A type of X-ray used to analyze blood vessels is angiography.

A special dye gets injected into your blood first to highlight your blood vessels, allowing your doctor to notice any problems.

The X-ray images obtained during angiography are called angiograms. 

Usage 

Angiography helps check your blood vessels’ health and blood flow. It assists in diagnosing several problems affecting blood vessels, including:

  • Atherosclerosis – narrowing of the arteries, meaning you’re at risk of heart attack or stroke
  • Peripheral arterial disease – decreased blood flow to the leg muscles
  • A brain aneurysm – a lump in a blood vessel in the brain
  • Angina – reduced blood flow to the heart muscles, causing chest pain
  • Blood clots – a blockage in the artery supplying the lungs and kidneys

Types

There are different types of angiography, depending on the part of the body.
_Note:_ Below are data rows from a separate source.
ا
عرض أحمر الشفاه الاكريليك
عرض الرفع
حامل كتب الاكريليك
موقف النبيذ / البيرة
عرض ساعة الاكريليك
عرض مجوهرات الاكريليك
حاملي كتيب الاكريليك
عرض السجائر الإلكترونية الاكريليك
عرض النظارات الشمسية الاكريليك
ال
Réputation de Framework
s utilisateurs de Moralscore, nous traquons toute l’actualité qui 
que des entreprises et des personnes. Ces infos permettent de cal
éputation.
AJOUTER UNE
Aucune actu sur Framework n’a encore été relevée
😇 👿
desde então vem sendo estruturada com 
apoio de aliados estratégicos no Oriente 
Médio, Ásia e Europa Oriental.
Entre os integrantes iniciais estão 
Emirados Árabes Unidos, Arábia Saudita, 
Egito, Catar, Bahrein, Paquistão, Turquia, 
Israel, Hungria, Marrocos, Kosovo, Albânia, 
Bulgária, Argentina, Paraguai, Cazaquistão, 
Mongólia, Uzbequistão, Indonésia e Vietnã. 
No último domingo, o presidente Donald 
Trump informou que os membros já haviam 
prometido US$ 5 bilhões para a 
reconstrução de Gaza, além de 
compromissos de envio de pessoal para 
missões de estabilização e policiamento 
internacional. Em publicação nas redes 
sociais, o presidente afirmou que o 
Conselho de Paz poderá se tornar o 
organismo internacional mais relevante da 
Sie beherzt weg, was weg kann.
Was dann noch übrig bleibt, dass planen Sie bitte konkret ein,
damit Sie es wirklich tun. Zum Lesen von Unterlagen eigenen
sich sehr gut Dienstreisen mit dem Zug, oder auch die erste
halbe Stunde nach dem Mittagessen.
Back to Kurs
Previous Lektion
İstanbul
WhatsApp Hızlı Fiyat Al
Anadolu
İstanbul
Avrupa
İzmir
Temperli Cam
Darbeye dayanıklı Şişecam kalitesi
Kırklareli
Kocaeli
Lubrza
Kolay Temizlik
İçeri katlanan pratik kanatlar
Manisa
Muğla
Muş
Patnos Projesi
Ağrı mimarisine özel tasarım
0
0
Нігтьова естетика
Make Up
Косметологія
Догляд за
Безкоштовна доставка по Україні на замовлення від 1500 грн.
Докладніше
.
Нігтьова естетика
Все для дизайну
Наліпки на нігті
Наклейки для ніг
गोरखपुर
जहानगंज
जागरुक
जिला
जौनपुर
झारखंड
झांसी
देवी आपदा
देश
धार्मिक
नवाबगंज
Common types include checking:

  • Cerebral angiography – blood vessels in and around the brain
  • Coronary angiography – heart and nearby blood vessels
  • Pulmonary angiography – blood vessels supplying the lungs
  • Renal angiography – blood vessels supplying the kidneys

Occasionally, angiography might use scans instead of X-rays, like CT angiography or MRI angiography.

Angiography

Procedure

Angiography happens in a hospital’s X-ray or radiology department.

For the test:

  • You’ll usually be conscious, but a medicine called a sedative helps you to relax.
  • On an X-ray table, you lie, and an incision happens over one of your arteries, usually near the wrist or groin, by a local anesthetic to numb the area of the cut.
  • A thin, flexible tube (catheter) gets inserted into the artery.
  • A dye (contrast medium) is flown into the catheter to obtain a series of X-rays as the dye flows through your blood vessels.

The completion can take between thirty minutes and two hours. You can usually go home a few hours afterward.